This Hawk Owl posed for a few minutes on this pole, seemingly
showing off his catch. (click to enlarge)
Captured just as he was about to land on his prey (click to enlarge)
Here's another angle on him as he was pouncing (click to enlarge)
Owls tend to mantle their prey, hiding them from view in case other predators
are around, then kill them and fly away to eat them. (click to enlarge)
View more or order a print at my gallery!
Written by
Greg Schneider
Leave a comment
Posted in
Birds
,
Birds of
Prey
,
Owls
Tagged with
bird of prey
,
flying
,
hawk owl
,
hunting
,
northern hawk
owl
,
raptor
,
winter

——————————

Task objective: Where a line contains the word "them", copy that line from the listing above.

Completed exercise:
Owls tend to mantle their prey, hiding them from view in case other predators
are around, then kill them and fly away to eat them. (click to enlarge)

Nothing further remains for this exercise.